Semana de emociones

Fátima Barrutta

Fue una semana de emociones fuertes.

Algunas tuvieron que ver con nuestras mejores raíces.

Tal fue el caso de la celebración de los 150 años del nacimiento de José Enrique Rodó y los 100 años de Adela Reta.

¡Vaya si da para emocionarse!

Las mujeres que hoy dedicamos nuestra vida a la actividad política tenemos en Adela más que una referente: un faro.

Con profunda emoción, recibimos la noticia de que es la primera mujer cuyo retrato engalanará al Palacio Legislativo. El gran artista Osvaldo Leite, que realiza hermosos óleos de los legisladores más consagrados de todos los tiempos, acaba de entregar a la vicepresidente de la República el retrato de Adela Reta, maravillosa pionera de las mujeres políticas, referente ineludible como docente universitaria, presidente del Consejo del Niño y del Sodre, y Ministra de Educación y Cultura del primer gobierno del Dr. Julio María Sanguinetti.

Qué decir de José Enrique Rodó, otro faro excepcional que guía no solo a nuestro Partido Colorado sino al país y al mundo.

Ambas personalidades tienen mucho en común.

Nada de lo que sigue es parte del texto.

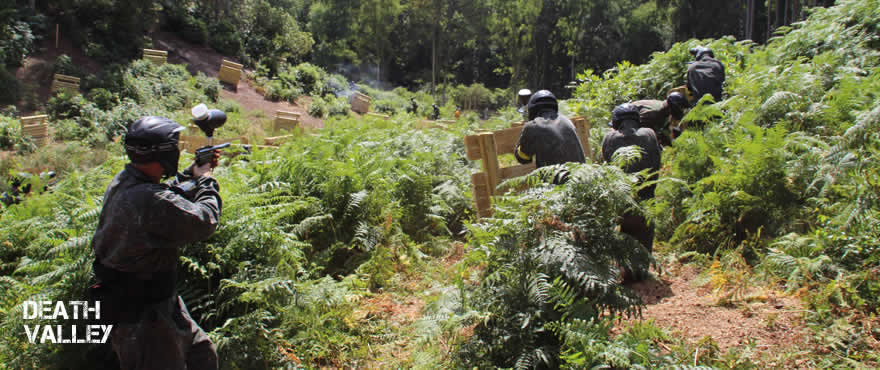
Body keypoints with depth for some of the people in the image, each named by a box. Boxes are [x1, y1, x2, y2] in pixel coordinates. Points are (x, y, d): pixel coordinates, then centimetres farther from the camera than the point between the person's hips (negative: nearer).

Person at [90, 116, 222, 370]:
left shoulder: (122, 182, 0)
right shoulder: (149, 201, -31)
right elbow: (204, 222, -22)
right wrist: (205, 180, -7)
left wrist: (194, 173, 11)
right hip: (141, 319, -10)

Pero hay un valor que los une indisolublemente. Un concepto grande, cargado de significación: el humanismo.

Ese sentimiento de amor por el ser humano y compromiso inquebrantable en la búsqueda de la libertad y la justicia social.

El ejemplo de estos dos grandes de nuestro Partido y del país viene a cuento esta semana más que nunca, no solo por sus efemérides, sino porque con sus vidas y obras respaldan un gran acontecimiento internacional acontecidos en estos días: las manifestaciones populares en Cuba contra la dictadura que asola a ese sufrido país desde hace más de seis décadas.

Es un pueblo harto de la falta de libertad y la miseria que de ella proviene.

Un pueblo al que le han impuesto el sonsonete de «Patria o muerte» y que responde con un glorioso «Patria y vida».

Un pueblo que, como el nuestro y el de cualquier otro país del planeta, quiere elegir su propio destino y sale a la calle para reclamar esa autodeterminación, desafiando la prepotencia de un régimen opresor, cuyo lamentable dictador no dudó en convocar a sus esbirros a «dar combate», «en defensa de la revolución», esto es, llamó frontalmente a una irresponsable guerra civil, contra unos manifestantes cuyas únicas armas eran las del sonriente y esperanzado deseo de ser libres.

En Uruguay, a algunos se les cayó la careta. Defienden torpemente a una tiranía represora, diciendo que así son solidarios con «el pueblo cubano», cuando la única forma de serlo es precisamente la inversa: apoyándolos a que se liberen de ese sanguinario yugo.

Contra esa posición totalitaria, intolerante, liberticida, nunca mejor aplicada una frase de nuestro admirado José Enrique Rodó: «Los gobiernos que han pretendido sofocar la voz libre de los pueblos, han muerto asfixiados apenas se ha hecho el silencio que apetecían».

Nuestro aplauso al inmortal padre de «Ariel» y nuestro abrazo emocionado al pueblo cubano, en su pacífica y empecinada lucha por la libertad.